HISTORY AND BELIEFS OF THERAVADA BUDDHISM, PAGE 6

Contrast to the Pudgalavadin Schools

One of the significant differences between Hindu and Jain philosophy and Buddhism concerns the nature of the "self." The two first-mentioned religions believe that there is an entity, a "soul" or a "self" that must be the bearer of karma (however conceived) from one life to the next through the cycle of samsara (reincarnation--however conceived). Various schools interpret this "soul-self" differently and consequently use different terms for it: jiva, the living soul; purusha, the human person; or perhaps Atman, the True Self that is identical with the monistic reality of Brahman. All Buddhists, on the other hand, agree that there is no "self" in any of the Hindu or Jain senses, a doctrine that is most often expressed by the term anatman (Sanskrit) or anatta (Pali), where the particle "an" performs the same function of negation as it does in English, where, for example, something that does not contain water may be called anhydrous. So, anatman is the "non-self," which does not exist; or, to take the paradox out of it, the denial that a self exists. 1

However, the perennial question Buddhist thinkers have to deal with (if not out of their own curiosity, then because non-Buddhists are sure to raise it frequently) is: If there is no "self," how can there be continuity between incarnations? If there is reincarnation, shouldn't there be a "self" that connects one life to the next? How can a person be reborn as a completely different person? It would appear that one has to choose one option or the other, but cannot have both: either a person is reborn, in which case there must be some mechanism for the continuity of identity, or a different person is born right after the previous person died, and this new person for some reason has to tough out the karma earned by the previous person. The latter option seems both unreasonable and unfair, but the former option seems to be incompatible with the doctrine of anatta.

We can make this question even more difficult, though not all schools of Buddhism go along with the following complication. It's hard enough to maintain the persistence of identity if we consider the rebirth of a person to be simultaneous with the instant of his death, but the puzzle gets even trickier if we believe that there is a time interval between lives. Sthaviravada (Theravada) Buddhists did not believe in an intermediate state, but some of the other early Hinayana schools did. For example, Sarvastivadins held to the notion of a separate stage of life-between-lives, called antarabhava, a nirvana-like phase that could not last any longer than 49 days. Subsequently, most Mahayana schools accepted the notion and elaborated on it in a great amount of detail. Most famously, Tibetan Buddhism called that state bardo, and it became the subject of the famous Tibetan Book of the Dead, Bardo Thodol. If there is such a thing as antarabhava, the question of who or what occupies that state between lives becomes even more urgent.

chariot

Still, however vexing the question may be, before we can shed any light on how a person's identity can persist through samsara, it makes sense to figure out what exactly a "person" is, but--needless to say--there are diverging opinions among Buddhist schools from the beginning on. Some options would include:

  1. There is no such thing as a person. The words "person" or "self" should not be used at all if at all possible. However, in reality it often would be difficult to avoid using such terms altogether, and thus, as we do so, we must remember that they don't name any real substances. These expressions are similar to the common talk of, say, a city's "greater metropolitan area." This phrase roughly refers to the city itself and the urban areas surrounding it (in the U.S. perhaps to those towns that receive the city's local television channels), but it's actually a flexible expression that helps us put a vague word on a vague, though sometimes useful, concept. In the final analysis it's a useful fiction.

Task statement: Summarize the Theravada Buddhism text in two sentences. The listing has no connection to the Theravada Buddhism text.

Entries provided:
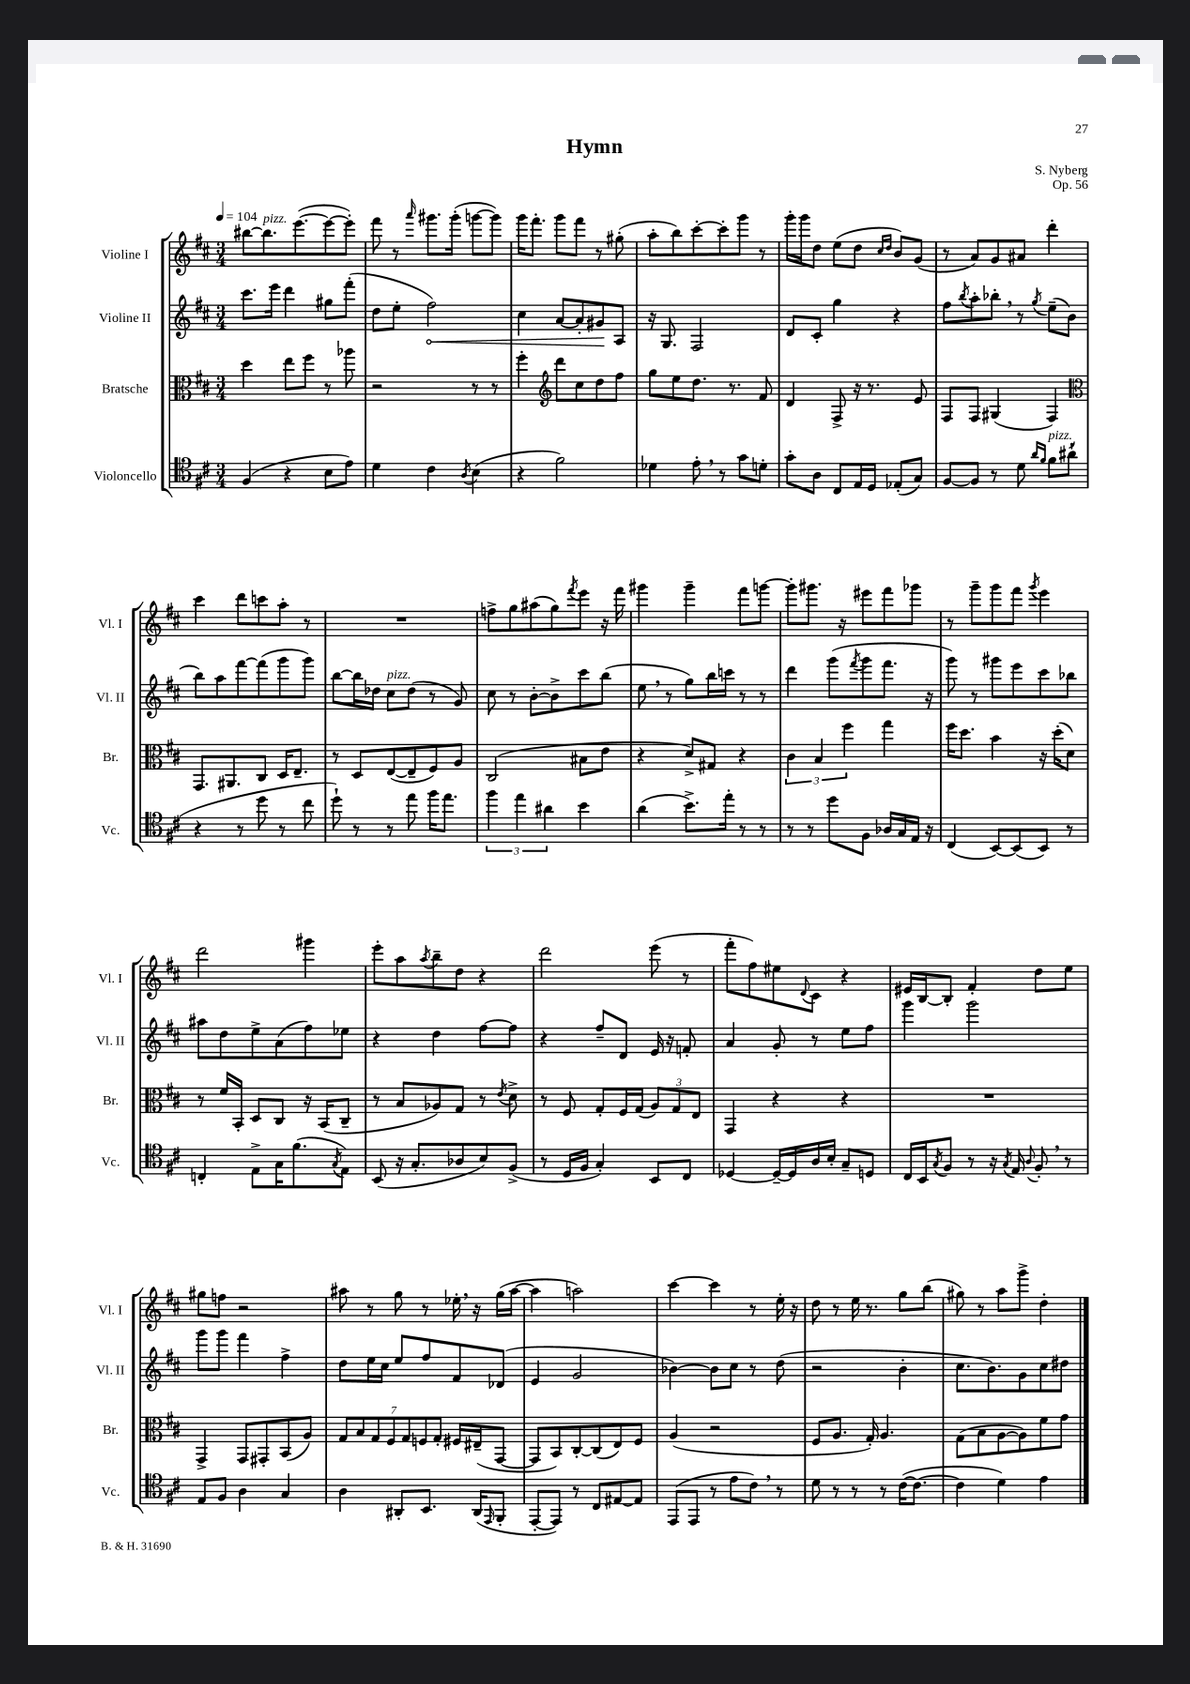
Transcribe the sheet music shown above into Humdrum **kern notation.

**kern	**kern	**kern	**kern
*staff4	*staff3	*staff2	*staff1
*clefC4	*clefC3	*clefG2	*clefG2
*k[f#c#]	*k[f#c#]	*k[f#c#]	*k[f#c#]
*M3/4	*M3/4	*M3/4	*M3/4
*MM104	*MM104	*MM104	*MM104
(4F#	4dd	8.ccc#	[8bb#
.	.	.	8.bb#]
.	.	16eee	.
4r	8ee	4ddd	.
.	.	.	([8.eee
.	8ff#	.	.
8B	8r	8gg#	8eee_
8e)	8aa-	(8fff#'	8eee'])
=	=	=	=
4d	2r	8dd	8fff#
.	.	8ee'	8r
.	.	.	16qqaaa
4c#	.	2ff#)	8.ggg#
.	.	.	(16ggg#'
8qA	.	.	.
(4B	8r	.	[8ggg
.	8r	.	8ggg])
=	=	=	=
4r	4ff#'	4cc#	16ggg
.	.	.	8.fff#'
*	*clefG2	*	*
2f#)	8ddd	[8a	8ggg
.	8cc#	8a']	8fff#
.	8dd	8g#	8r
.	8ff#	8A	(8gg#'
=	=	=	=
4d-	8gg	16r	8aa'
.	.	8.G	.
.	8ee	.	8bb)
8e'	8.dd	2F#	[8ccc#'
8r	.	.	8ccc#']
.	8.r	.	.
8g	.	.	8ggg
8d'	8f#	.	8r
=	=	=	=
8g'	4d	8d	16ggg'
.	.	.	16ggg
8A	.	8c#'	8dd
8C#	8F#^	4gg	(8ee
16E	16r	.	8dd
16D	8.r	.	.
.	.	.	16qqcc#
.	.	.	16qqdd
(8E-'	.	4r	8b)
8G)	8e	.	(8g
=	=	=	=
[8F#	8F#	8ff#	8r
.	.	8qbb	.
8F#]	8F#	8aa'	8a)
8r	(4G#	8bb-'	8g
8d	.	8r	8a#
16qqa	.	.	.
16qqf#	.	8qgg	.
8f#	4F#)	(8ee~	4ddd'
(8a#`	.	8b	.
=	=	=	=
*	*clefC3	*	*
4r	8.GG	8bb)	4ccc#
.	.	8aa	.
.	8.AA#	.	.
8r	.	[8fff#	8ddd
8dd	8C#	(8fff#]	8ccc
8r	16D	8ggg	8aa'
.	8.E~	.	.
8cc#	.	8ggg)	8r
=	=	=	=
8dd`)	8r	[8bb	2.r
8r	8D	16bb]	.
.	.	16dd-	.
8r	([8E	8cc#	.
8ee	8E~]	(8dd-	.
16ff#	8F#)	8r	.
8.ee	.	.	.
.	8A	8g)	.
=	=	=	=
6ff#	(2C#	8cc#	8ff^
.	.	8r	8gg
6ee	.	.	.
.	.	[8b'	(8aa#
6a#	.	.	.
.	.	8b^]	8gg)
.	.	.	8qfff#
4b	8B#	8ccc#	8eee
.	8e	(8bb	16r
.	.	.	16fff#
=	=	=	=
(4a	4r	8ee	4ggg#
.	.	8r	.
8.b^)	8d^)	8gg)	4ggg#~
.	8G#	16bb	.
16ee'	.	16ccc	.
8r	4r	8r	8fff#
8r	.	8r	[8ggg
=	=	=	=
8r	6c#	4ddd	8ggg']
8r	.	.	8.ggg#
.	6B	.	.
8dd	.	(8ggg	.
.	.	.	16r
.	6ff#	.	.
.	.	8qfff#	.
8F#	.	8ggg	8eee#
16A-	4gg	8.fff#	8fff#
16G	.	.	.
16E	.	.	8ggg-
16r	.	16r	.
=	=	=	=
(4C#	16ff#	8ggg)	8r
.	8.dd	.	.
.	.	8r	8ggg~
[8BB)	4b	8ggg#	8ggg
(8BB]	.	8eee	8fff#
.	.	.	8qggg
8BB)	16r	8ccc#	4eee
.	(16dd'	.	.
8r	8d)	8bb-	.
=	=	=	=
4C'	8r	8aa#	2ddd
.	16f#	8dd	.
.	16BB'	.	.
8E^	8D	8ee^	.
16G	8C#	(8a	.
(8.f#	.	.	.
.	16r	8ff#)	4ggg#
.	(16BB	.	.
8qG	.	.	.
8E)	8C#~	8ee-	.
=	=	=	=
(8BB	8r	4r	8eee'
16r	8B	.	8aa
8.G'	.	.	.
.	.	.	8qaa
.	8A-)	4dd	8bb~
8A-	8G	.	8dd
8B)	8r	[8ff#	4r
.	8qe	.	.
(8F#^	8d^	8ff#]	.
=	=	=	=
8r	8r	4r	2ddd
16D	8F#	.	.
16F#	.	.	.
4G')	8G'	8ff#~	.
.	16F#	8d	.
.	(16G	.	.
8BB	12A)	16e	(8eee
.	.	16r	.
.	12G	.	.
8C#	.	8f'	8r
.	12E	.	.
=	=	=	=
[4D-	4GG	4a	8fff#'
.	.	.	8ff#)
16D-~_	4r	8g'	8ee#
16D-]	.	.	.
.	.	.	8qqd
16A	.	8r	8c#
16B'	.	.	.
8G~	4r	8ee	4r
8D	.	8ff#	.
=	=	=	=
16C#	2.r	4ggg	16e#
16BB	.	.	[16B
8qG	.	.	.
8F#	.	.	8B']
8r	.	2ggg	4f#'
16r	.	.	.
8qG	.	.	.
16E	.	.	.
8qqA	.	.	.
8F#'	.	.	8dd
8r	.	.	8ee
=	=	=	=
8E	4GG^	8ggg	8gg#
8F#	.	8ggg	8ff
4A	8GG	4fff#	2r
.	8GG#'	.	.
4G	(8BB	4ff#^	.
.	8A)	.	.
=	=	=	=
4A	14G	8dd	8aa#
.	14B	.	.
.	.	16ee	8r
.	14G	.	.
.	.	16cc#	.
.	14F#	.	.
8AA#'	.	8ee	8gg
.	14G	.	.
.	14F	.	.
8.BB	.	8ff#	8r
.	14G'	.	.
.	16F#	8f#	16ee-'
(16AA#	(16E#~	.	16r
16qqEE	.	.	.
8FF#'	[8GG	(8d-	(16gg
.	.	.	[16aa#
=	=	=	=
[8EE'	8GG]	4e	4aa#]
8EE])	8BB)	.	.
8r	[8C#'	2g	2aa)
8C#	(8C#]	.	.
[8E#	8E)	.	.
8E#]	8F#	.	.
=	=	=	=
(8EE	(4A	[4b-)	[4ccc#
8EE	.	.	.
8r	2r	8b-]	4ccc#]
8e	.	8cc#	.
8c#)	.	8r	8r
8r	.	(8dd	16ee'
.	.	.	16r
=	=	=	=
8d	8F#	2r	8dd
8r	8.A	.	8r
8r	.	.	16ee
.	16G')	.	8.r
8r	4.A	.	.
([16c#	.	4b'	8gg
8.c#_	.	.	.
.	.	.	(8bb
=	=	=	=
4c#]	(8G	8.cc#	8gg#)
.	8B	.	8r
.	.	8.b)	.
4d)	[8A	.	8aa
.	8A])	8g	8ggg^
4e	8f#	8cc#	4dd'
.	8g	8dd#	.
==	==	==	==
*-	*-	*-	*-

Answer to this exercise: Hindu and Jain thought holds that a soul or self carries karma from one life to the next, but all Buddhists deny that such a self exists, a doctrine called anatman or anatta. This raises the question of how there can be continuity between incarnations without a self, a puzzle made harder in schools that posit a state between lives, and the text approaches it by first asking what a "person" is, beginning with the view that there is no such thing as a person.